İslâmî döneme gelince; Hz. Muhammed’in Kur’an’ı tebliğ etmeye başlama­sının, Arap yarım adasında yepyeni bir eğitim ve kültür patlamasını da berabe­rinde getirdiği tartışmasız bir gerçektir. Yeni dinin Kitap’la ortaya çıkması bi­le, o toplum için zaten başlı başına bir yeniliktir. Sonrasında ise bu Kitabın ya­zılması, çoğaltılarak yaygınlaştırılması, yorumlanması ve nihayet Kur’an’ın bu konudaki teşvikleri öncelikle Hicaz bölgesinde önemli bir kültürel hareketlili­ğe yol açmıştır.
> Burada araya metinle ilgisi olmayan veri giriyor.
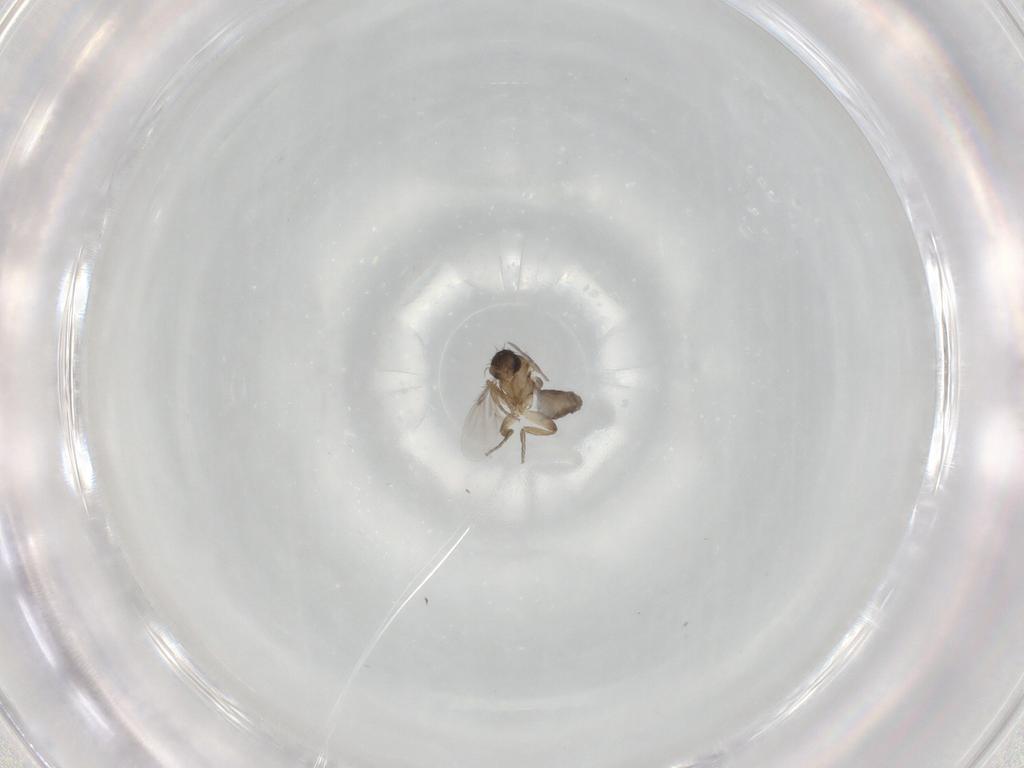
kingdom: Animalia
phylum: Arthropoda
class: Insecta
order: Diptera
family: Phoridae
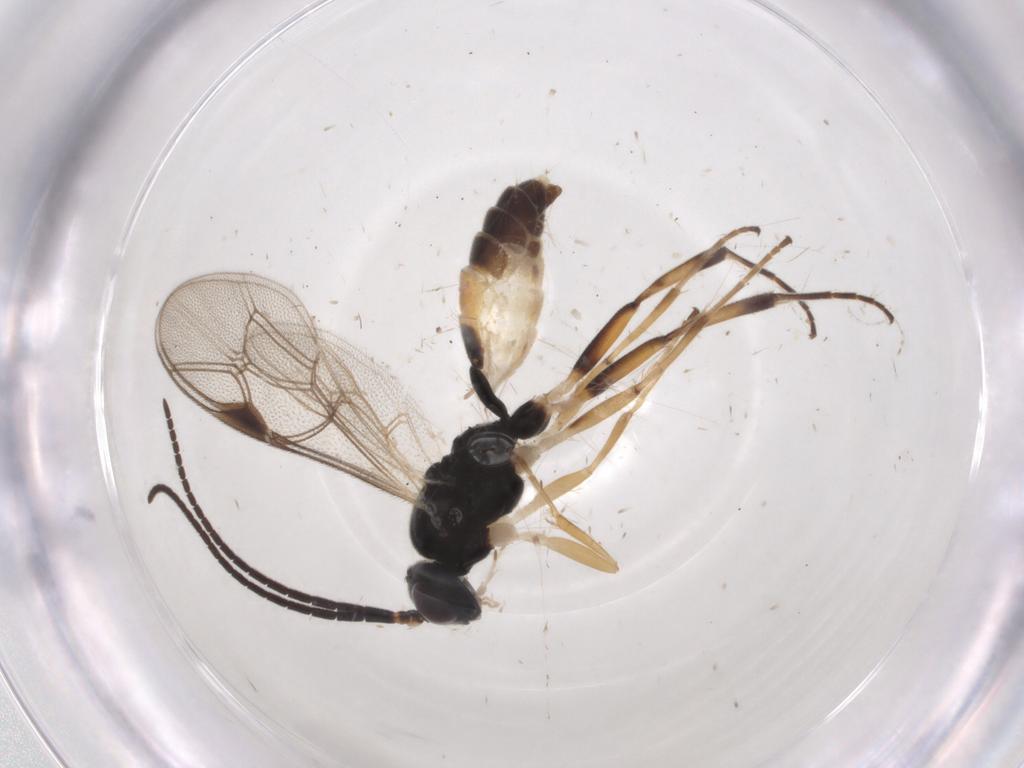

Kur’ân İslâm Tarihi boyunca İslâmî eğitim ve öğretim hareketinin en temel hareket noktası olmuştur. Kur’ân daha ilk ayetlerinde kaleme ve yazıya dikkat çekmiş,7 bilenlerle bilmeyenlerin bir olmadıklarını vurgulamış8 ve Allah’tan il­mimizi artırması için duada bulunmamızı istemiştir.9 Yine Kur’ân müşrikleri eleştirirken, onların inançlarının hiçbir kitabî dayanağı olmadığını belirtmiş ve kitapla tanışık olmama halini (ümmiliği) kınayarak bu halde olanları kuruntu­lar peşindeki kişiler olarak nitelemiştir.10

Kur’ân yanında Hz. Muhammed de eğitim konusunda öncülük etmiş, ken­disine gelen vahyi eksiksiz tebliğ etmiş, hiçbir ayrım yapmadan herkesi eğitim­de muhatap olarak almış ve peygamberliği süresince bu konuda hiçbir fedâkâr­lıktan kaçınmamıştır. Mekke’de Dâru’l-Erkam’da, Medine’de ise öncelikle Mescid-i Nebevî’de ve bulunduğu her yerde Müslümanlara dersler vererek, ca­hiliye toplumunu oluşturan fertlerden Asr-ı Saadet’i gerçekleştiren insanların yetişmesini sağlamıştır. Muhammed Hamidullah Mescid-i Nebevî’deki Suffa’yı ilk Islâm üniversitesi olarak değerlendirmiş ve burada Hz. Muhammed’in bazı arkadaşlarını okuma yazma ve Kur’ân öğretimi için görevlendirdiğini söylemiş­tir." Yine Hamidullah Peygamberimiz döneminde Medine’de Mescidu’n-Nebe- vî dışında dokuz mescidin daha bulunduğu ve bu mescitlerde de ibadetler (na­maz) yanında öğrenim faaliyetlerinin devam ettiğini belirtmiştir.12

Peygamberimizin gelen ayetleri yazdırması Müslümanları başlı başına yazı öğrenmeye bir teşviktir. Bunun yanında Rasulullah gelen ayetleri önce erkekle­re, arkasından da kadınlara okuyarak bütün toplumu bilgilendirme yoluna git­miştir.13 O, eğitim-öğretim konusunda ortaya çıkan fırsatları hiç kaçırmamış ve Müslümanlar arasında okur yazarlığın yaygınlaşması için çaba göstermiştir. Bedir savaşı sonrasında müşrik esirlerden ekonomik durumlarına göre 1000- 4000 arasında bir fidye alınarak serbest bırakılmışlardır. Mekkelilerin yazıyı bildiğini, Medinelilerin ise bilmediğini ifade eden Ibn Sa’d, bu esirlerden eko­nomik yönden bedel ödeyemeyecek durumda olanların, Ensar’ın çocuklarına iyi bir şekilde yazı öğretmeleri karşılığında serbest bırakıldıklarını rivayet et­mektedir. Yine Zeyd b. Sabit’in de yazıyı bu esirlerden öğrendiğini belirtmek­tedir.14 Zeyd daha sonra Rasulullah’ın teşvikleriyle yabancı dil de öğrenmiştir.15 Yine daha önce de belirttiğim gibi Rasulullah’ın eşlerinden bazıları da okuma yazmayı öğrenmişlerdi. Bütün bunlar Rasulullah’ın bu konudaki hassasiyetinin anlaşılması için sanırım yeterlidir.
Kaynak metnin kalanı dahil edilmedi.